The DA coach helps the participants to become more aware of their own personal perceptions about the client and uses this to increase the individual participants’ interest in getting to know the client more. When participants engage with this renewed interest they can become motivated to get to know the client again. Many participants say that they become reacquainted with someone who they thought they have known for a long time.

Why use Discovery Awareness
As we know, some people with intellectual disabilities can often experience behavioural and emotional difficulties that affect both themselves and the social system in which they form a part. Things can become “stuck fast”. Their relationship with their parents, family and friends, and their support system can come under such heavy stress that their quality of life suffers to the extent that everyone feels negative, stuck and lost about what to do.
For professional and paid staff, either in an NHS service or in a community support provider, the pressures of their ‘work’ with a client can mean that their ‘view’ of the client can become clouded and unclear. For example, staff may begin to have serious concerns about the client deteriorating, they may focus on the threat and risk the client’s problem behaviour presents, and they may have difficulty in communicating and connecting with the client.
In services, often there is an emphasis on the client’s difficulties and disabilities. This usually happens simply because there is a lack of time available to ‘think’ about the client. Staff teams can often become stuck with a way of thinking and responding to a client so that everyone feels stuck fast.

It is widely accepted that any plan to help a person who has become involved in a “stuck fast” situation with others, has to be person-centred. No one would argue that the plan could be anything but person-centred and that it should include an attempt to understand their difficulties from their point of view.

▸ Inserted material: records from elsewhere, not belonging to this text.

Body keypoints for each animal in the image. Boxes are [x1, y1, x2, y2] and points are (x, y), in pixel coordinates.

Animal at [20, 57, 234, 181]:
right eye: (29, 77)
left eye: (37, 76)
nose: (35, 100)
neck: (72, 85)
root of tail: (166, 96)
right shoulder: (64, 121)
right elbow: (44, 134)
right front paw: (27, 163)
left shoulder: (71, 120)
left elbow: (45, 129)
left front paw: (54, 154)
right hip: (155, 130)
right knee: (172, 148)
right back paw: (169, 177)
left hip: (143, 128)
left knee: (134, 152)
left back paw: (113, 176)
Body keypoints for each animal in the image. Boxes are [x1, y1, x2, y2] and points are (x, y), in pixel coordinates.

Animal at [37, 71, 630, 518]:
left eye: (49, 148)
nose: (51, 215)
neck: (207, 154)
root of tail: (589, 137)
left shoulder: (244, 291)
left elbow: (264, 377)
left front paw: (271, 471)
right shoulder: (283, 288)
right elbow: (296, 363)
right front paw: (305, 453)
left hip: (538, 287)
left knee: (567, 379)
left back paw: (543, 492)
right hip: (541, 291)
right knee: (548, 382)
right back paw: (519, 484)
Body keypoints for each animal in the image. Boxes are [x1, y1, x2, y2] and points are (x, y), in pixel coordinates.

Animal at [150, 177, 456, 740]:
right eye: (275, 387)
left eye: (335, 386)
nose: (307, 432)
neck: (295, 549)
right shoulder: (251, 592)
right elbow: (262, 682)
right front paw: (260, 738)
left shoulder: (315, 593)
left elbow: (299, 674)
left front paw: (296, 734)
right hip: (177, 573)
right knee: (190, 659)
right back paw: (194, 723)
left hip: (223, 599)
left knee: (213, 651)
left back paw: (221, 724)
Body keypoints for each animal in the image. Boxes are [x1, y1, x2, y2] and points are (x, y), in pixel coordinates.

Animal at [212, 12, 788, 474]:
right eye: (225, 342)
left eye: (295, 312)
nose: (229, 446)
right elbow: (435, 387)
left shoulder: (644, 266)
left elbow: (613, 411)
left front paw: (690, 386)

The Heijkoop method starts from the point that a person’s behaviour may vary enormously, but our plan to help the person is not focused on a particular type of problem behaviour.

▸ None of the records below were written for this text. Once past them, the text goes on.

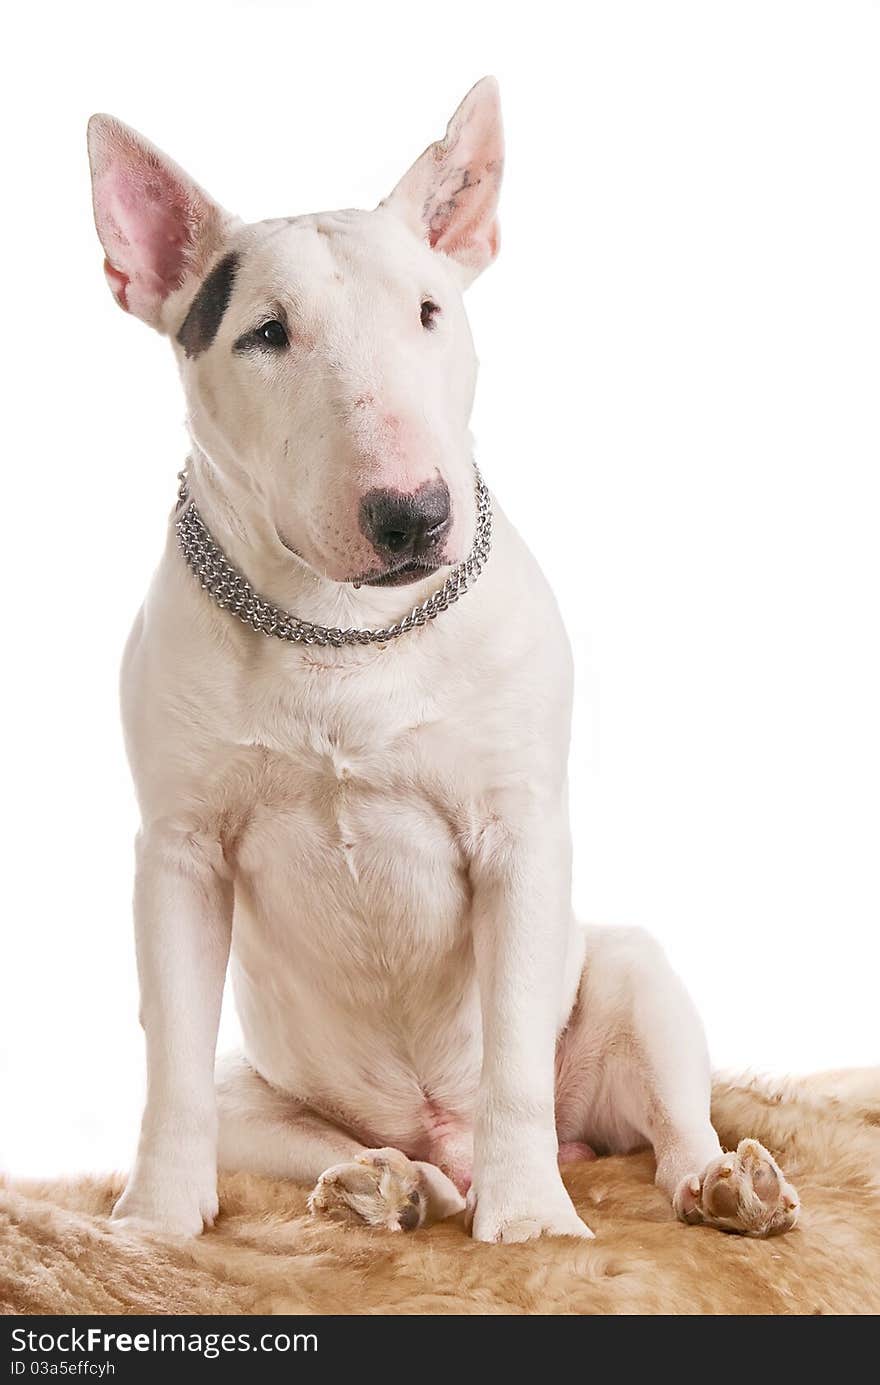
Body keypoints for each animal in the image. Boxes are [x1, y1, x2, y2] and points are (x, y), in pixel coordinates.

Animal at [87, 78, 798, 1246]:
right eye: (266, 333)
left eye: (428, 311)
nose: (413, 515)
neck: (340, 634)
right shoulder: (179, 855)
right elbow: (170, 1063)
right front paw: (154, 1217)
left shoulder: (517, 839)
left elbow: (511, 1049)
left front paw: (531, 1221)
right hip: (263, 1093)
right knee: (302, 1128)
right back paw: (389, 1182)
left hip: (630, 977)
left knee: (667, 1125)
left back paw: (719, 1185)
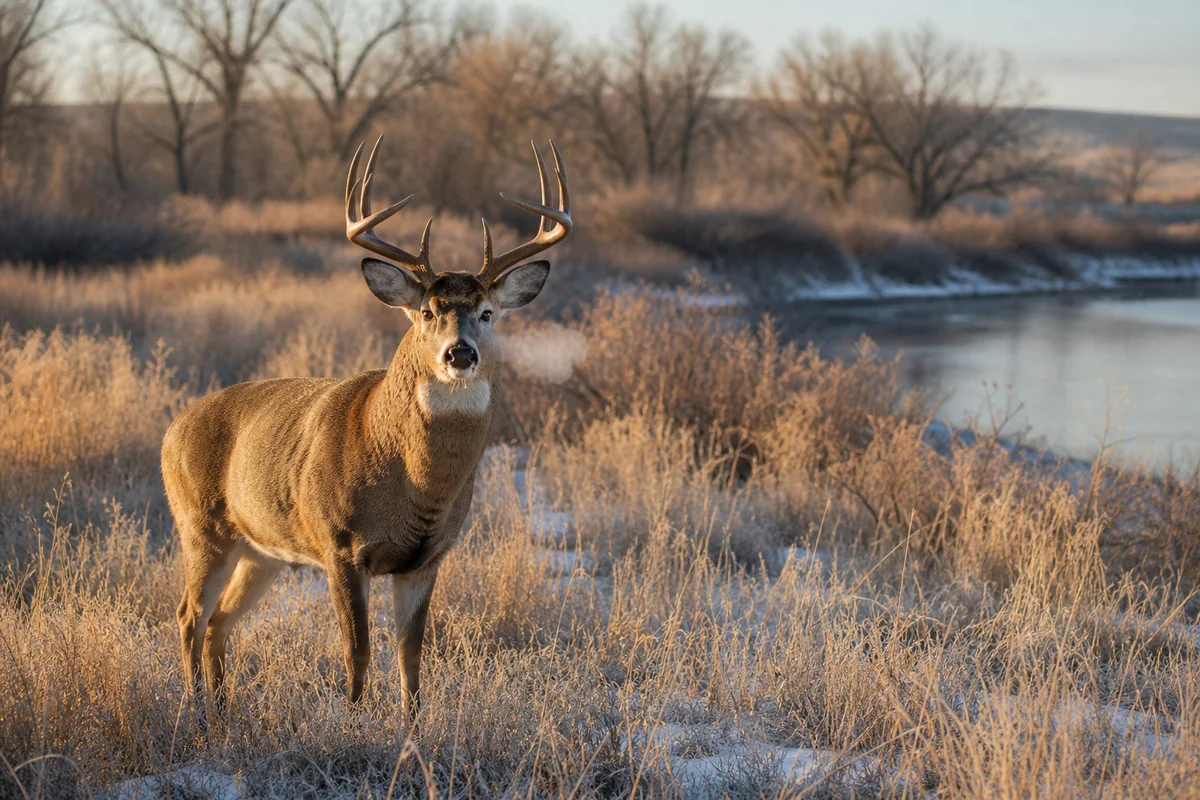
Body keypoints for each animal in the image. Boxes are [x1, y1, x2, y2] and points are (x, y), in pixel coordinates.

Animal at [160, 137, 572, 720]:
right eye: (427, 311)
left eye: (488, 312)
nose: (460, 353)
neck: (411, 480)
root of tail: (172, 428)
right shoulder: (339, 544)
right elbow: (357, 651)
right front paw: (354, 722)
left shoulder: (427, 559)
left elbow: (411, 658)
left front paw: (412, 728)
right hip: (201, 527)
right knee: (188, 615)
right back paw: (194, 707)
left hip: (261, 550)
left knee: (219, 622)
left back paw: (220, 708)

People with intellectual disabilities who feel “stuck fast” share many similarities although their behaviours vary; they tend to be insecure, anxious, extremely vulnerable to others, very sensitive to sensory information and can be quickly thrown “off-balance” by events and other people. Their moods can quickly change from positive to negative, and become intense.

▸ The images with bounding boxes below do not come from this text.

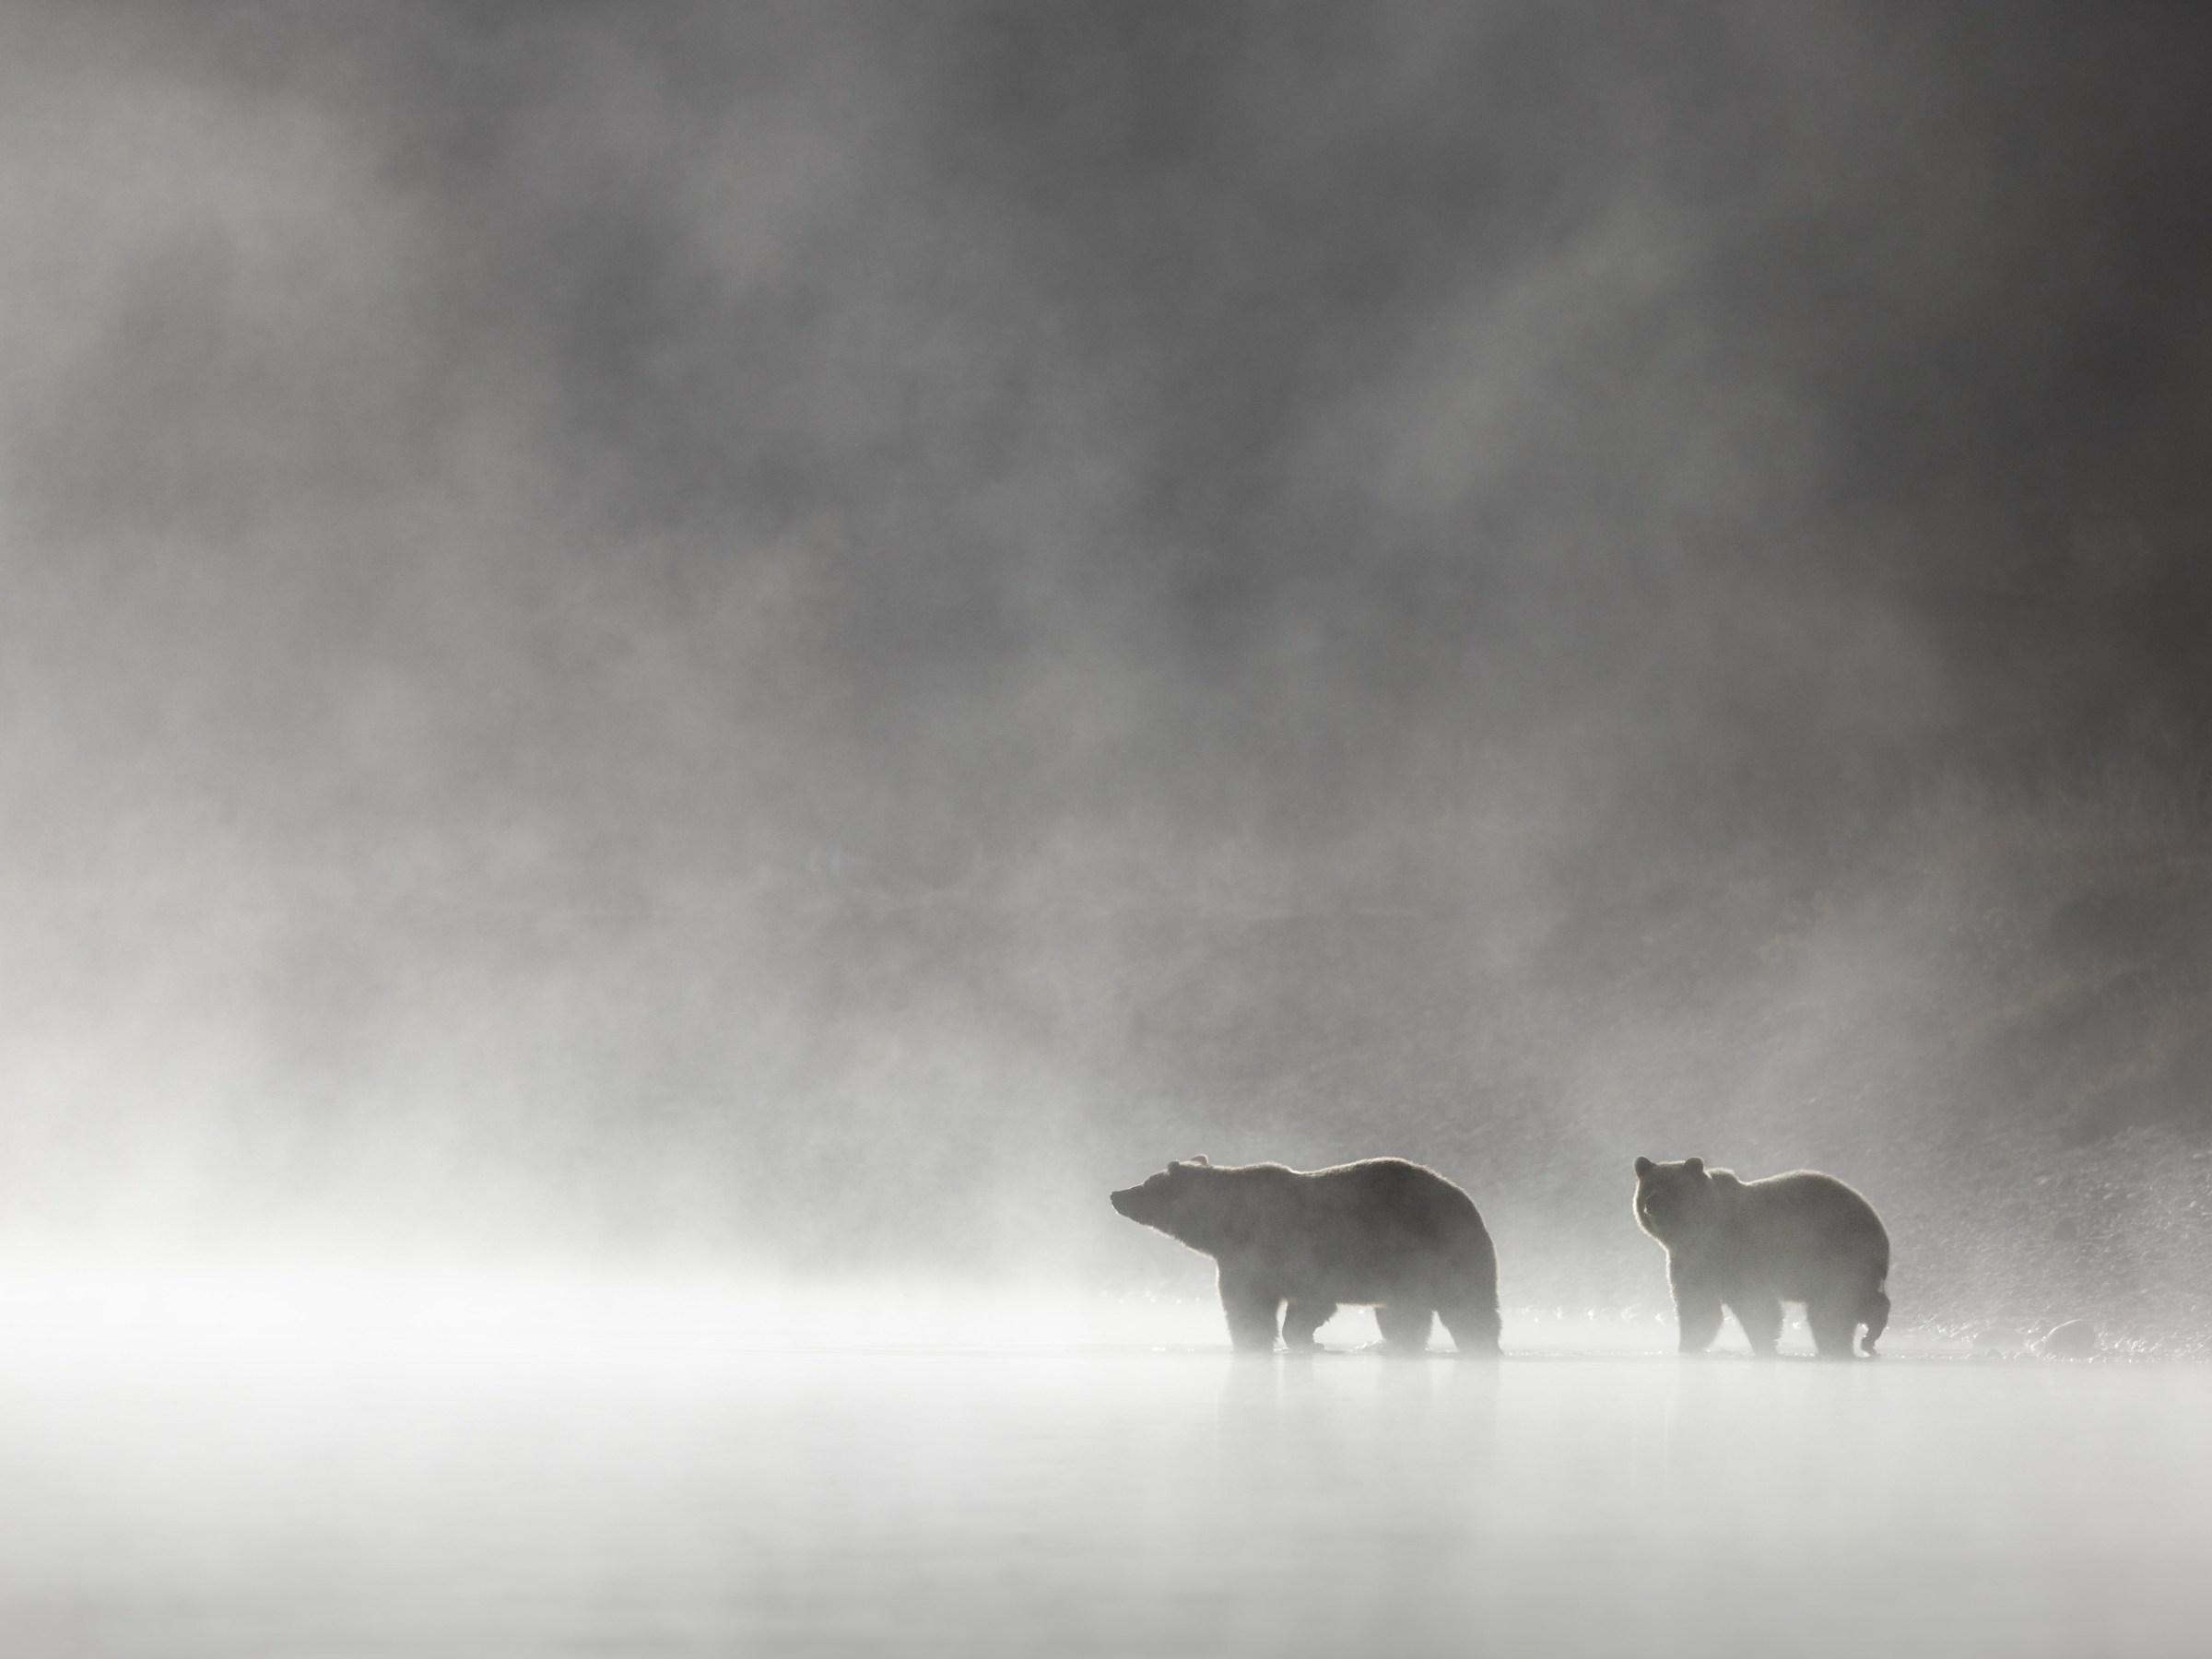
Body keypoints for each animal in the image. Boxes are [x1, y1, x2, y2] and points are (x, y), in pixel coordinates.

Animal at [1109, 1155, 1500, 1355]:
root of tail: (1469, 1203)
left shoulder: (1274, 1253)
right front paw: (1300, 1340)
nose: (1116, 1193)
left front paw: (1259, 1340)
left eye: (1147, 1183)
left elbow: (1252, 1305)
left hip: (1436, 1253)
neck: (1225, 1226)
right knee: (1403, 1315)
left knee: (1469, 1309)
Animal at [1632, 1156, 1891, 1359]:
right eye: (1649, 1185)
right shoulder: (1689, 1260)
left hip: (1839, 1254)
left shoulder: (1735, 1253)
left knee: (1837, 1306)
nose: (1652, 1202)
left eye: (1672, 1186)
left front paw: (1764, 1345)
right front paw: (1687, 1346)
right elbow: (1697, 1305)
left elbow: (1755, 1303)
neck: (1698, 1234)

The care staff’s view of the patient's personhood can get clouded for several reasons. For instance, serious concerns regarding deterioration of the general development, negative experiences resulting from the threat emanating from problem behaviour, difficulty in making contact or in communicating  and the emphasis on the disorder or  handicap.
In professional services, it is likely that the view of a person is clouded due to the emphasis on the disorder or handicap which often leads to a ‘explanatory way ´of observation. “He is doing this or that because of lack of ...”.
Whatever may be or was the cause, there is nothing left besides inquiring into this person. Only really seeing of this person by ‘meaningful’ observation will bring back the possibility of connecting by care staff and family members. It is the very first step to self-strengthening (Stern) which lead to a reduction of challenging behaviour.
 Awareness of body language leads to the possibility of being able to watch and to listen to the patient's personhood in a more balanced way. Moreover, this unique form of observation enables the care staff to take the patient's point of view. A balanced view combined with shifting points of view opens up the staff's perspective. What used to be meaningless behaviour is now seen as signals of experience, emotions, involvement, taking initiative, communication, being in touch and self-management.
DA - helps to deepen the staff’s observation of the client - to make it more nuanced.
Staff’s constructs about the client are elaborated - so that more relational work is possible.